• **What to work on**: Find "夏休みの工作のアイデア集" in the data, then restate the line it sits in and every later line word for word, ending with the last line.

[[ Input data open ]]

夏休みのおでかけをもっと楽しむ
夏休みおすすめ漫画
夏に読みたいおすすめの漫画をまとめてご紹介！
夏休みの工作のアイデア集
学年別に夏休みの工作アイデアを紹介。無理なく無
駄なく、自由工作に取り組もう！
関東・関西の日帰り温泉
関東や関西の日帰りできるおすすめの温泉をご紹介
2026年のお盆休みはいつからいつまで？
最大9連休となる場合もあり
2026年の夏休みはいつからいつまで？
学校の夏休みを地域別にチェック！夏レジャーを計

[[ Input data closed ]]

• **Exercise output**:
夏休みの工作のアイデア集
学年別に夏休みの工作アイデアを紹介。無理なく無
駄なく、自由工作に取り組もう！
関東・関西の日帰り温泉
関東や関西の日帰りできるおすすめの温泉をご紹介
2026年のお盆休みはいつからいつまで？
最大9連休となる場合もあり
2026年の夏休みはいつからいつまで？
学校の夏休みを地域別にチェック！夏レジャーを計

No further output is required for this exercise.